Top of EXCERPTED RECORDS

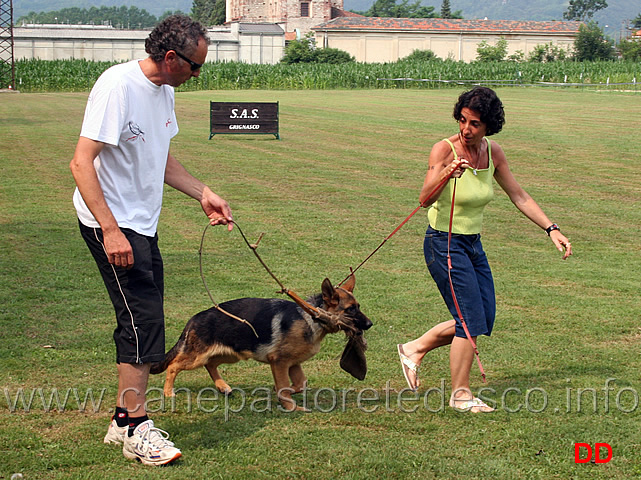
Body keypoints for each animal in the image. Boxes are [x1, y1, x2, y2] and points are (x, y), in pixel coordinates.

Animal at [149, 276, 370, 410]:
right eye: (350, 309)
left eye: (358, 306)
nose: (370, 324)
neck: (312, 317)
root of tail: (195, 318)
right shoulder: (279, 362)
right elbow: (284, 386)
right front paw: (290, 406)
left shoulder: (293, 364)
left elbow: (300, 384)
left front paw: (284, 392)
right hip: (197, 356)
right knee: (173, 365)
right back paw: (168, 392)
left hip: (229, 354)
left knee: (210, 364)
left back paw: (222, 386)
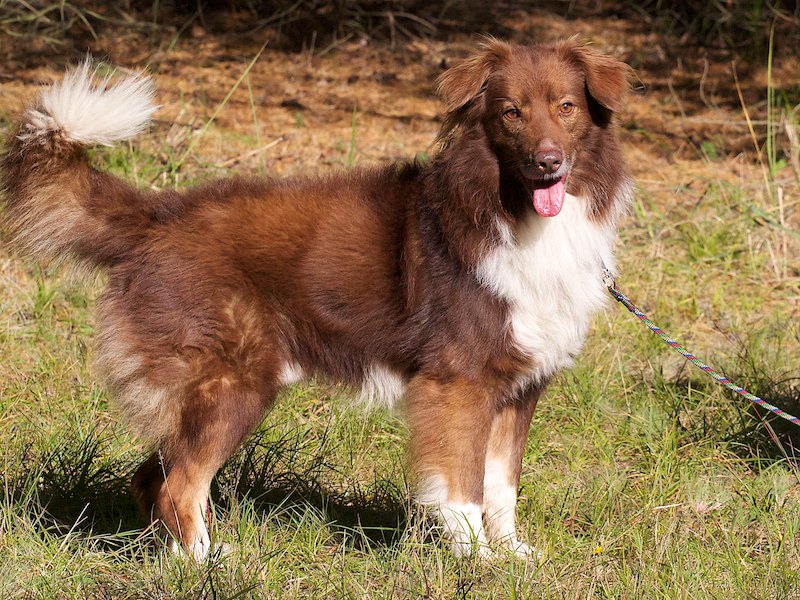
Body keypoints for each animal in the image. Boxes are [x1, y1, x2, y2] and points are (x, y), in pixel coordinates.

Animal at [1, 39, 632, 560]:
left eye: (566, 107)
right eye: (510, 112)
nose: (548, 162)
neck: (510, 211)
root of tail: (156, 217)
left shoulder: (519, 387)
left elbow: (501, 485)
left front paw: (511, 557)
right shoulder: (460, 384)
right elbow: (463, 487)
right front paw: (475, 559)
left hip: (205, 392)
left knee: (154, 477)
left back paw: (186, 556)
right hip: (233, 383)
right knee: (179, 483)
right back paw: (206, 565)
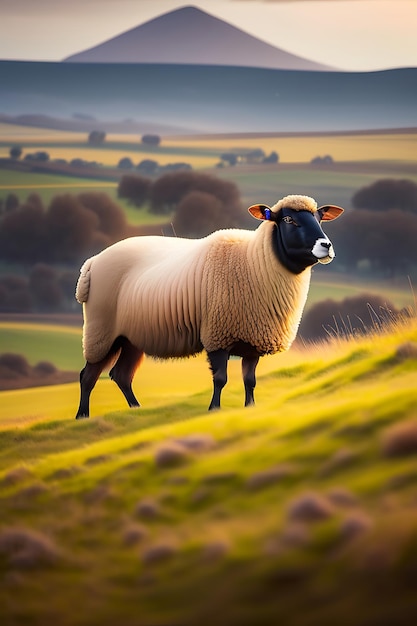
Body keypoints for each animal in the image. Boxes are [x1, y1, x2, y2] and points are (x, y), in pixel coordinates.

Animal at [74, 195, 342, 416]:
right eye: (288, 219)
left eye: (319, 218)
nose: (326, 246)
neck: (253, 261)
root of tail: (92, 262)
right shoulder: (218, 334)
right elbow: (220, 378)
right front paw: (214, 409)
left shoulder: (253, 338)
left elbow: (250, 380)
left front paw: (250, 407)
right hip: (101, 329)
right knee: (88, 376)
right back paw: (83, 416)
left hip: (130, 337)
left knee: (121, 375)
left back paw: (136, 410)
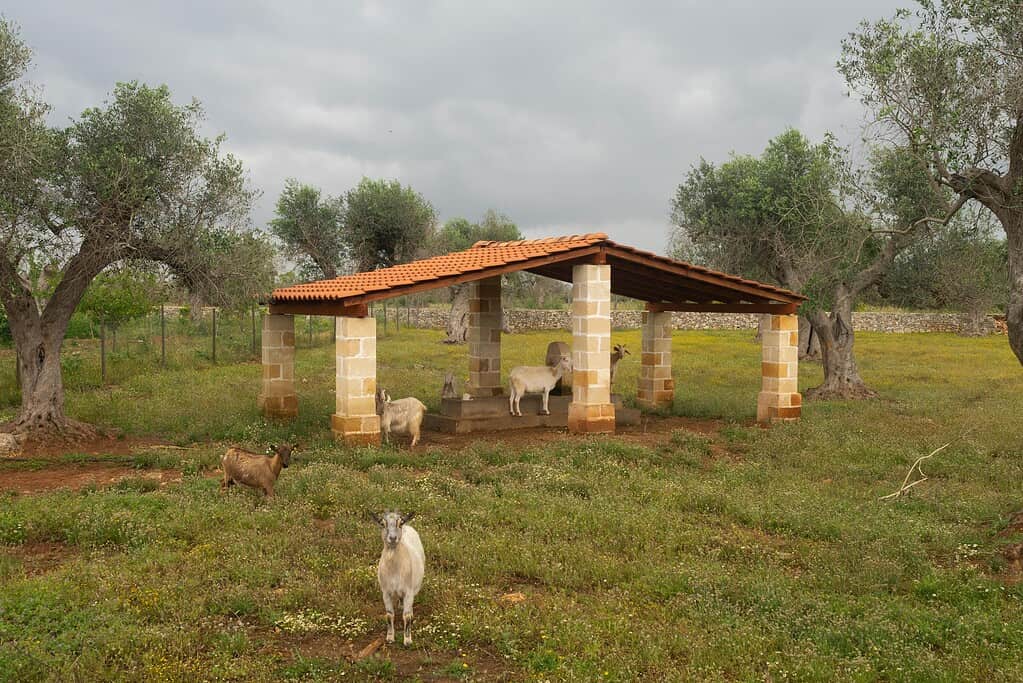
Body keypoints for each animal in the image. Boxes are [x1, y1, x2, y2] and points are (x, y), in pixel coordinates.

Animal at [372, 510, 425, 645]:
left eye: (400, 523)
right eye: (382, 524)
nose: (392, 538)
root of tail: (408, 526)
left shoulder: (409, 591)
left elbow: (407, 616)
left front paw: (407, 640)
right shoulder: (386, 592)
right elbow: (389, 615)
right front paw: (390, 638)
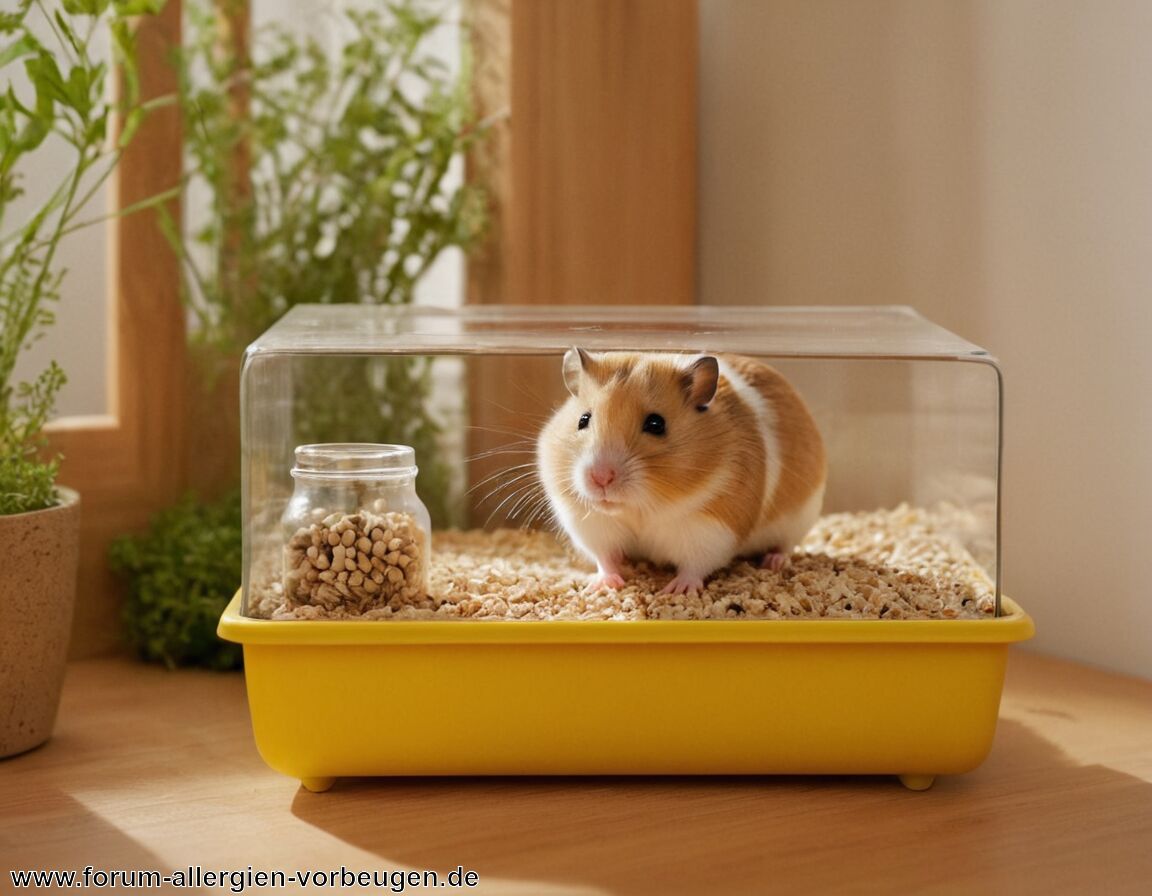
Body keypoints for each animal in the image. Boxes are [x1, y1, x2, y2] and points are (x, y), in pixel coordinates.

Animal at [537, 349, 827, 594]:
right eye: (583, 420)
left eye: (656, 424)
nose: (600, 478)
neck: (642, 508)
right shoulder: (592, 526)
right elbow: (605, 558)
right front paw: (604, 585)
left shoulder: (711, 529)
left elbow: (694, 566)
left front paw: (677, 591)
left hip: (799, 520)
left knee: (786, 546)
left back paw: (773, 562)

Bottom of EXCERPTED RECORDS
Top of EXCERPTED RECORDS

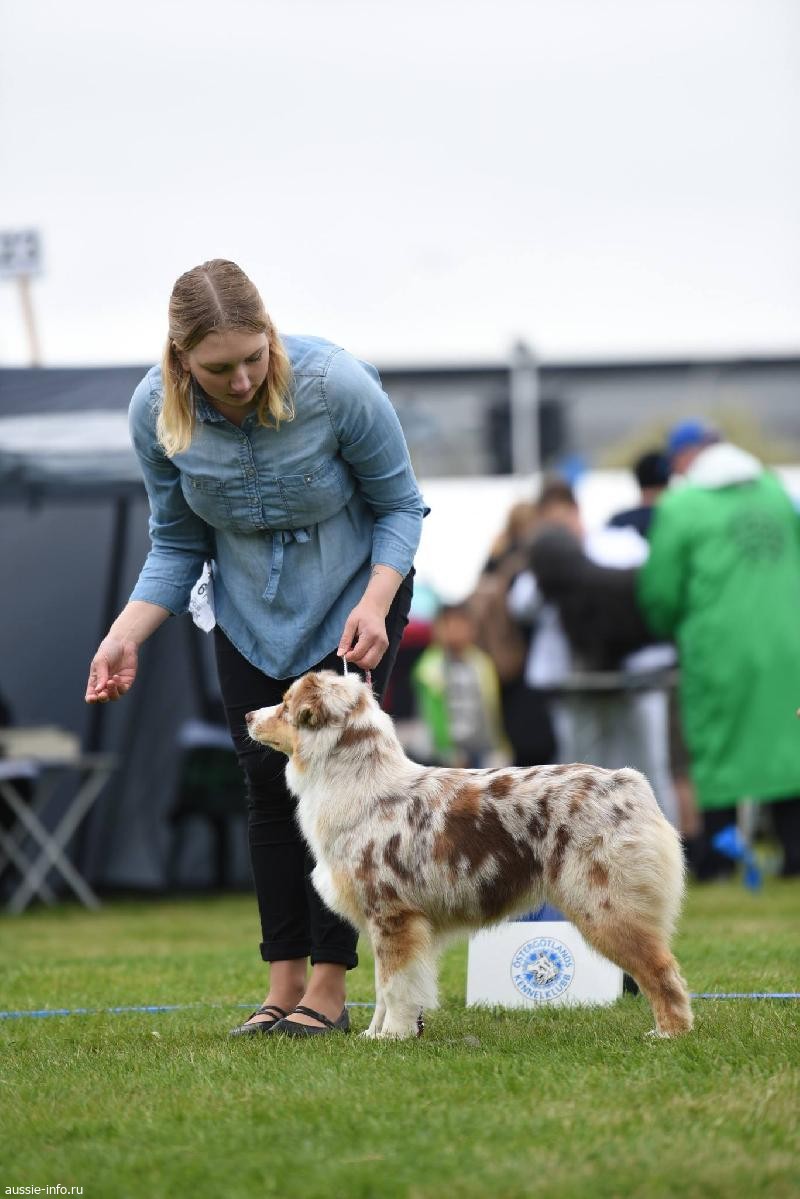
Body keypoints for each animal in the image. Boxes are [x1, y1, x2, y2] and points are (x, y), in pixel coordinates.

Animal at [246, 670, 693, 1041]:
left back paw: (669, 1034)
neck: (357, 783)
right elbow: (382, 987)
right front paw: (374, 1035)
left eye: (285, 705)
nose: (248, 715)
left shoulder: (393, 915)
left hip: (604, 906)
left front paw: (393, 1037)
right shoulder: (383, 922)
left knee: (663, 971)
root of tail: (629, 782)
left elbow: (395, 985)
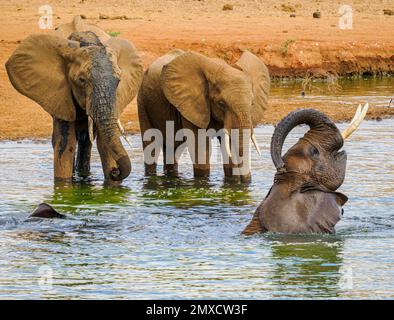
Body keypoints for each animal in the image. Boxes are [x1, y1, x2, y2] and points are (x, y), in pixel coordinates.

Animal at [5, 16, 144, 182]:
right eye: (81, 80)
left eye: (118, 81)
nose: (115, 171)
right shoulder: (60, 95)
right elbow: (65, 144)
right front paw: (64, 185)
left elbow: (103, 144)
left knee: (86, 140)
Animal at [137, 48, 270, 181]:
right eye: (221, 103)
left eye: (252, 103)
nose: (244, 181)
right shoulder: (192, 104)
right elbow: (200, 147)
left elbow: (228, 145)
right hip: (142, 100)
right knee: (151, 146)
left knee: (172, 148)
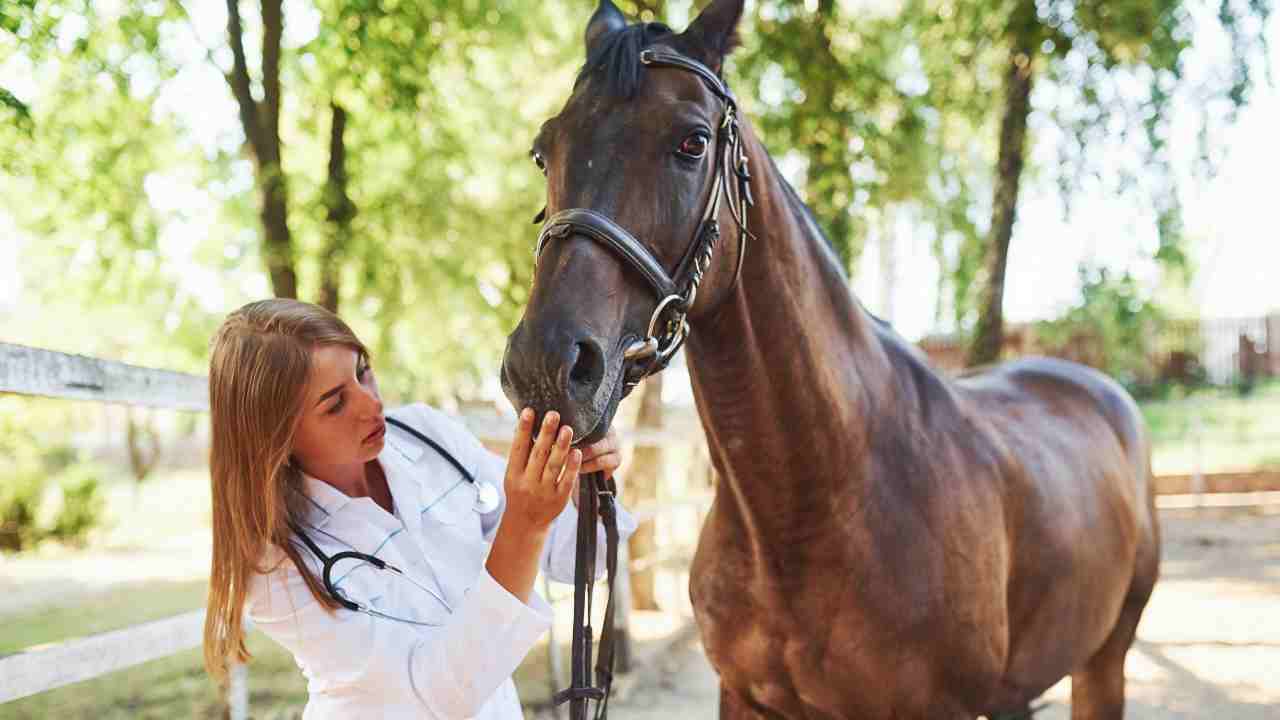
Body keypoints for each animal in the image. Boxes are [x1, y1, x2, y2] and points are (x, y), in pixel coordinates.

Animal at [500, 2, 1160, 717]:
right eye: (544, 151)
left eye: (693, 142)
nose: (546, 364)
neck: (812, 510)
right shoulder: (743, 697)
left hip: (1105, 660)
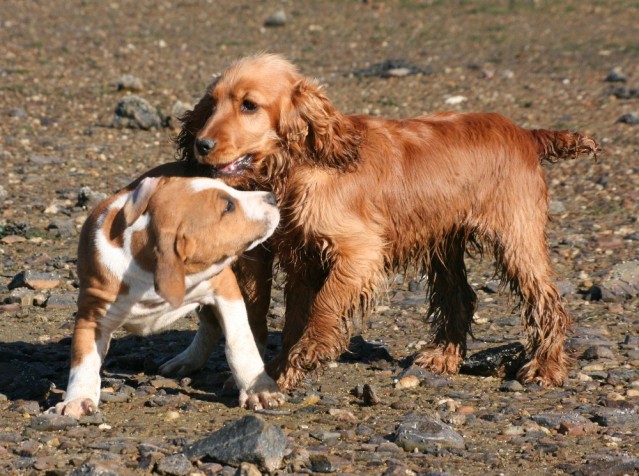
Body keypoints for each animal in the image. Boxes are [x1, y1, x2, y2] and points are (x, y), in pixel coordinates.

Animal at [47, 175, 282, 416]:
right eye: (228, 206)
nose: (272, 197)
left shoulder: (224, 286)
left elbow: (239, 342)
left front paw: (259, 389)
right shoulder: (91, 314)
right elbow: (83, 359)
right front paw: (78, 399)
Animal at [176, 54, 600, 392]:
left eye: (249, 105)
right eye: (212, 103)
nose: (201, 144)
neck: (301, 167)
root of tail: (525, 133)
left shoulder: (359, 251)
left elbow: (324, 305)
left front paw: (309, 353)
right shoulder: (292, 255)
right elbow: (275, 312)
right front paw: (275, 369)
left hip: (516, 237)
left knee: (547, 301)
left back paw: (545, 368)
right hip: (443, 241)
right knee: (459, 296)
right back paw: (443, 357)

Bottom of EXCERPTED RECORDS

● YOUR INSTRUCTIONS
Return the span of lines in the data above that opens at the line with "right eye: (228, 206)" and closes at the line with "right back paw: (443, 357)", exactly, ends included, nothing else.

● EXERCISE RESULT
right eye: (228, 206)
nose: (272, 197)
left shoulder: (224, 286)
left elbow: (239, 342)
left front paw: (259, 389)
right shoulder: (91, 314)
right elbow: (83, 359)
right front paw: (78, 399)
Animal at [176, 54, 600, 392]:
left eye: (249, 105)
right eye: (212, 103)
nose: (201, 144)
neck: (301, 167)
root of tail: (525, 133)
left shoulder: (359, 251)
left elbow: (324, 305)
left front paw: (309, 353)
right shoulder: (292, 255)
right elbow: (275, 312)
right front paw: (275, 369)
left hip: (516, 237)
left knee: (547, 301)
left back paw: (545, 368)
right hip: (443, 241)
right knee: (459, 296)
right back paw: (443, 357)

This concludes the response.